Bushwhacked_ Life in George W. Bush's America Large Print - Molly Ivins [20]
The decline in auditing rich people and corporations actually started fourteen years ago. In 2001 audits of the working poor increased by 48.6 percent. Those applying for the EITC have a 1 in 47 chance of getting audited, while those making more than $100,000 have a 1 in 208 chance of getting audited. In 1988 that number for those over $100,000 was 1 in 9, according to the Institute for Public Affairs.
Supreme Court Justice Louis Brandeis wrote, “We can have democracy in this country or we can have great concentrated wealth in the hands of a few. We cannot have both.” Progressive taxation and the estate tax were both results of the backlash against the Gilded Age. By calling the estate tax “the death tax,” as though it were a tax on passing on rather than a tax on estates of more than $2.5 million, the Bush administration succeeded in repealing it through a gradual phaseout and increasing the exemption to $7 million. The repeal of the estate tax is a lovely example of just how much political clout the very rich have in this country. Some rich people in Southern California hired a lobbyist, who in turn hired the well-wired Patton Boggs law firm. The group was backed by the Mars family and the Gallo wine folks. Another group of rich folks in Alabama joined the fray and the nexus of right-wing think tanks and interrelated lobbying groups took it up. Combine repeal of the estate tax with the flat tax, also popular on the Republican right, and we’re back to the McKinley era.

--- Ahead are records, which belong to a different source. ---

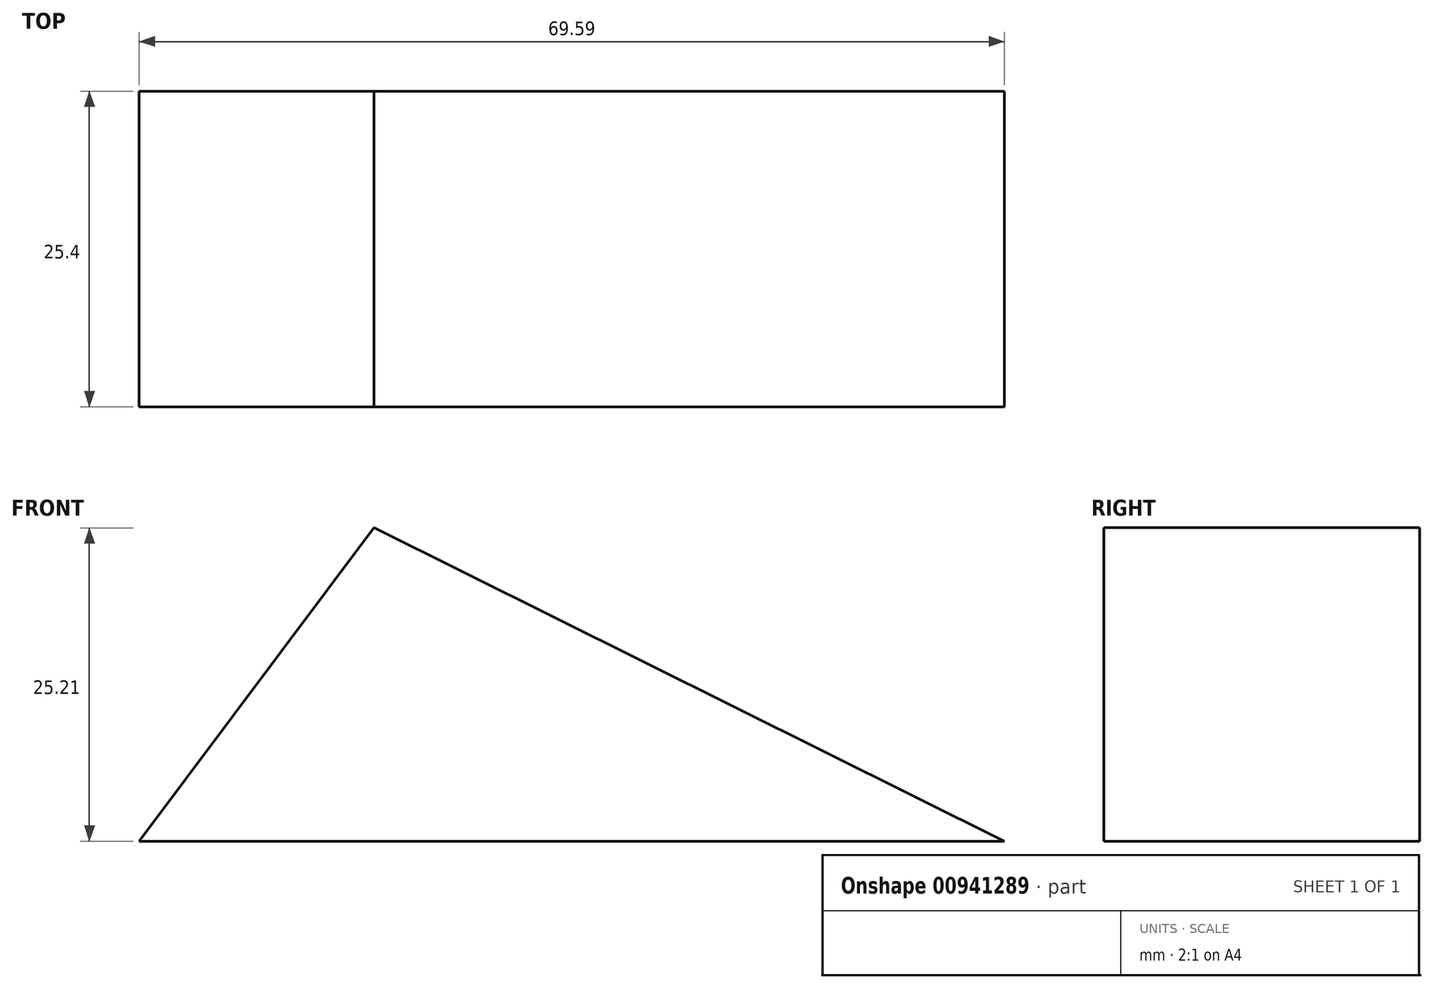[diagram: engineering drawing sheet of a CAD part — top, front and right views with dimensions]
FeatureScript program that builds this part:
annotation { "Feature Type Name" : "Feature", "Feature Type Description" : "" }
export const myFeature = defineFeature(function(context is Context, id is Id, definition is map)
    precondition{}
    {
        {
            var Q0;
            Q0=qCreatedBy(makeId("Front.planeOp"),FACE);
            var sketch = newSketch(context, id + "F0", { "sketchPlane" : qUnion([Q0])});
            skLineSegment(sketch, "E0", {"start": v(35.92, 0) * mm, "end": v(-33.67, 0) * mm});
            skLineSegment(sketch, "E1", {"start": v(-33.67, 0) * mm, "end": v(-14.8, 25.21) * mm});
            skLineSegment(sketch, "E2", {"start": v(-14.8, 25.21) * mm, "end": v(35.92, 0) * mm});
            skSolve(sketch);
        }
        {
            var Q0;
            Q0=makeQuery(id+"F0.imprint","IMPRINT",FACE,{"disambiguationData":[TD([[makeQuery(id+"F0.imprint","IMPRINT",EDGE,{"derivedFrom":sQuery(id+"F0.wireOp",EDGE,"E0")}),-1.0]])]});
            extrude(context, id + "F1", {"entities" : qUnion([Q0]), "depth" : 25.4 * mm, "offsetDistance" : 25.4 * mm});
        }
    });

This is not an enchanting portrait of America. Since Bush became president, the stock markets have lost more than $6.5 trillion in value, unemployment is up more than 40 percent, and our projected surplus under Clinton has disappeared into a growing deficit. Bush is the only president in at least 140 years (and probably ever, reports Newsweek’s Allan Sloan) to suggest cutting taxes as we were heading into a war. The controversial heart of Bush’s second tax-cut plan is to eliminate taxes on stock dividends, which are unearned income, directly benefiting people in B’s bracket.
More depressing numbers: Paul Krugman reports that over the past thirty years the average annual salary of Americans has increased by 10 percent, adjusted for inflation. The income of the top 1 percent rose by 157 percent in the same period. Over the same period, the average annual pay package of the top 100 CEOs increased from thirty-nine times the pay of an average worker to more than one thousand times the pay of an average worker.
Now, all that is merely about income. The figures get worse when it comes to accumulated wealth, how much the people at the top pile up over the years and the generations. Kevin Phillips reports in his excellent book, Wealth and Democracy, the net worth, including home equity, of the middle quintile of Americans declined by 10 percent between 1983 and 1995, then rose again in 1998 and 1999, and slipped right back down in 2000–2001. The top 1 percent, over a million people, saw their net worth grow by 75 percent. According to the Federal Reserve Bulletin, between 1983 and 1997 only the top 5 percent saw an increase in their net worth, while wealth declined for everyone else. Eighty percent of the nation’s property—land, stocks, bonds—is now in the hands of 10 percent of the people: the 13,000 richest families have a net worth equivalent to the assets owned by the poorest 20 million people. This is a shocking change from the largely middle-class America of forty years ago.
An amazing fact of economic life in America: a rising tide for the rich does not, in fact, lift all boats. What we are seeing is trickle-up economic policies.